While many people rightly associate cigarettes with lung cancer, smoking-related heart disease actually kills more Americans each year. A 2014 report from the Office of the Surgeon General concluded that smoking causes approximately one in four cardiovascular disease deaths in the U.S., which works out to roughly 210,000 deaths each year. Lung cancer, meanwhile, kills approximately 140,000 Americans annually. If e-cigarettes turn out to be worse for a smoker’s heart than tobacco cigarettes, the health implications are enormous.

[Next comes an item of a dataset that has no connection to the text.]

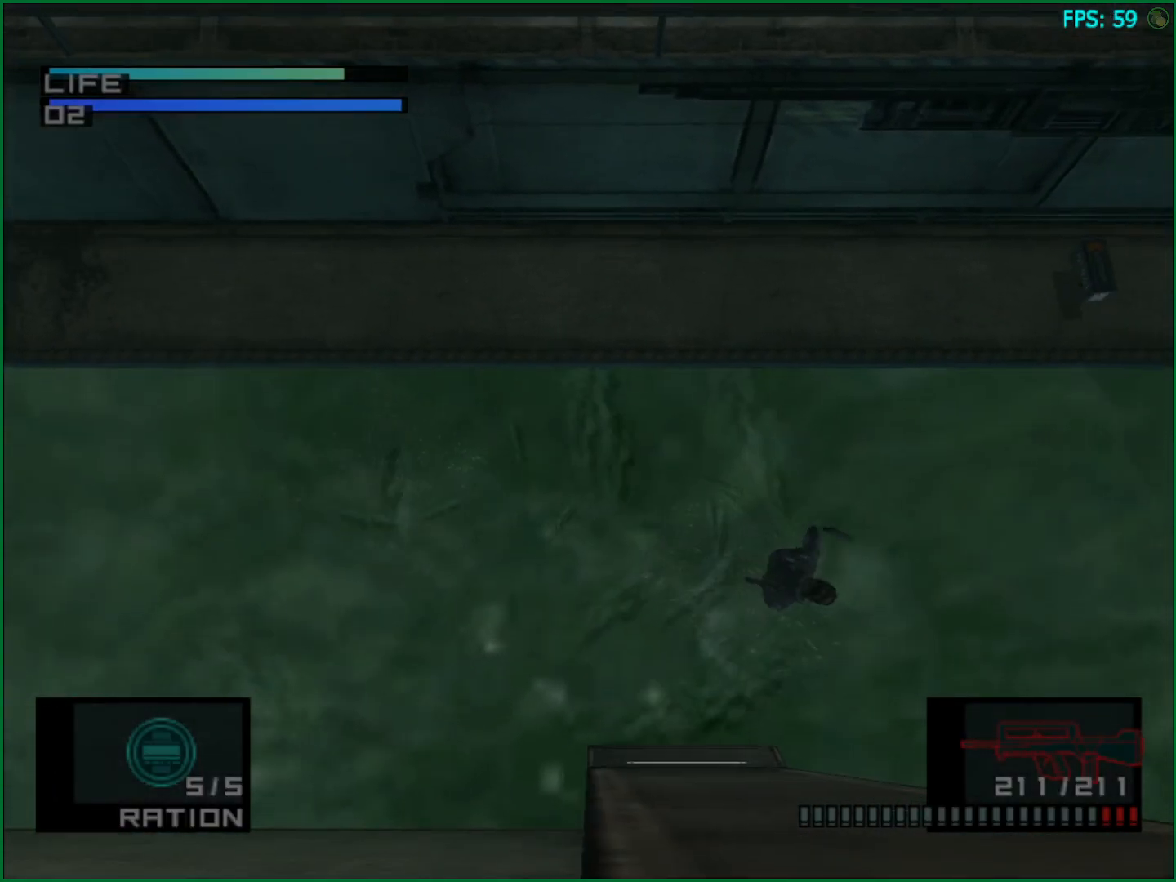
{"dt_ms": 500, "buttons": [], "left_stick": "up", "right_stick": "center", "button_events": []}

Rader says his study was too small to provide definitive answers, and that some of the blood-flow results of the e-cigarette smokers resembled that of tobacco smokers, and vice versa. Also, he and his coauthors did not control for the use of THC, a marijuana compound that is also often ingested through vaping. “But the [heart-function test] averages were very different for the e-cigarette smokers compared to the tobacco smokers,” he says. “For e-cigarette smokers, I would say this provides another cautionary note, and it’s also justification for larger research studies.”

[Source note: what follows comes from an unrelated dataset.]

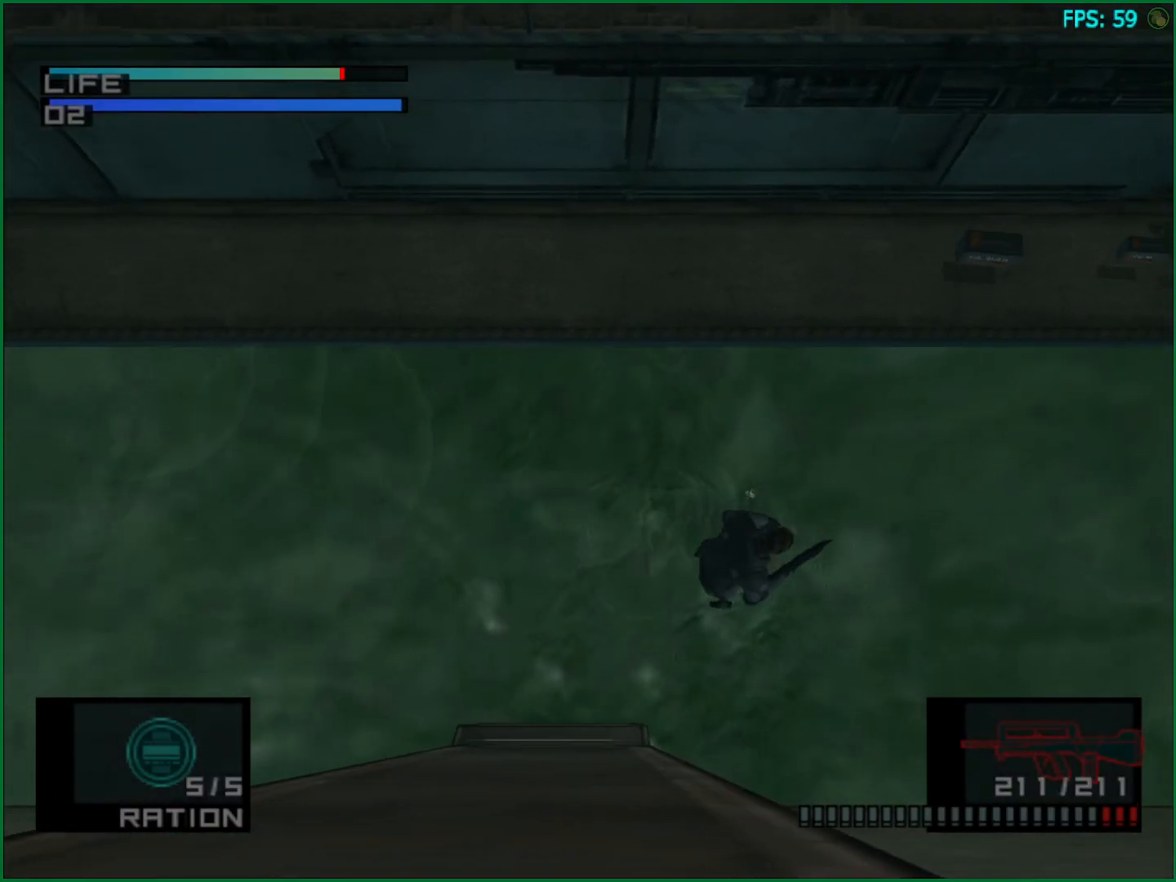
{"dt_ms": 500, "buttons": [], "left_stick": "up-right", "right_stick": "center", "button_events": []}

This is among the first studies on the heart-health effects of e-cigarettes, though some observational studies have found that vaping is associated with a higher risk or heart attack. But it’s one of many recent reports linking vaping to serious health concerns.
A paper published today in the Archives of Disease in Childhood documents the case of a U.K. adolescent who nearly died of vaping-induced allergic reaction. The previously healthy 16-year-old boy checked into the hospital after developing a fever, cough, and breathing problems that did not improve after a week of antibiotic treatment. He soon went into respiratory failure, and required emergency heart and lung support as well as IV antibiotics and steroids. He spent 35 days in the hospital, and his symptoms did not fully resolve for 14 months.
“It was a sudden and catastrophic illness,” says Dr. Jayesh Bhatt, coauthor of the case study and a respiratory pediatrician at Nottingham Children’s Hospital. Once the boy had recovered, he told his doctors that he had recently started vaping using two types of flavored liquid. They performed skin-prick allergy tests using the two liquids, and the boy’s symptoms worsened. They diagnosed him with hypersensitivity pneumonitis—a type of out-of-control lung inflammation likely triggered by one of the e-cigarette chemicals he’d inhaled.
It’s not known how many people have developed vaping-induced hypersensitivity pneumonitis or other health problems, mostly because doctors have only recently started looking out for e-cigarette-related health issues. But, Bhatt says, “I have had more than one colleague tell me that they have seen similar cases.” He says the takeaway message is that vaping and e-cigarettes likely come with serious health risks, including some that doctors have only begun to identify.
Others echo his warnings, especially when it comes to the long-term effects of vaping. “We simply don’t know what will happen 20 or 30 years down the road in people who are vaping because these devices and products haven’t been around that long,” says Dr. Brandon Larsen, a lung-health expert and pathologist at the Mayo Clinic in Arizona.
In a paper published last month in the New England Journal of Medicine, Larsen and colleagues conclude that lung inflammation caused by an inhaled toxin or toxins seems to be the root issue in many people who develop vaping-related lung illness. He says many—but not all—of these cases have involved THC or other cannabis chemicals, including CBD oil. It’s not yet clear which vaping chemicals are hazardous, although the US Centers for Disease Control and Prevention recently found evidence that vitamin-E additives may be to blame in many cases. It’s also not yet clear whether e-cigarettes are a safer alternative to tobacco cigarettes, Larsen says.
The jury’s still out on vaping. But the evidence linking e-cigarettes to major health concerns is piling up.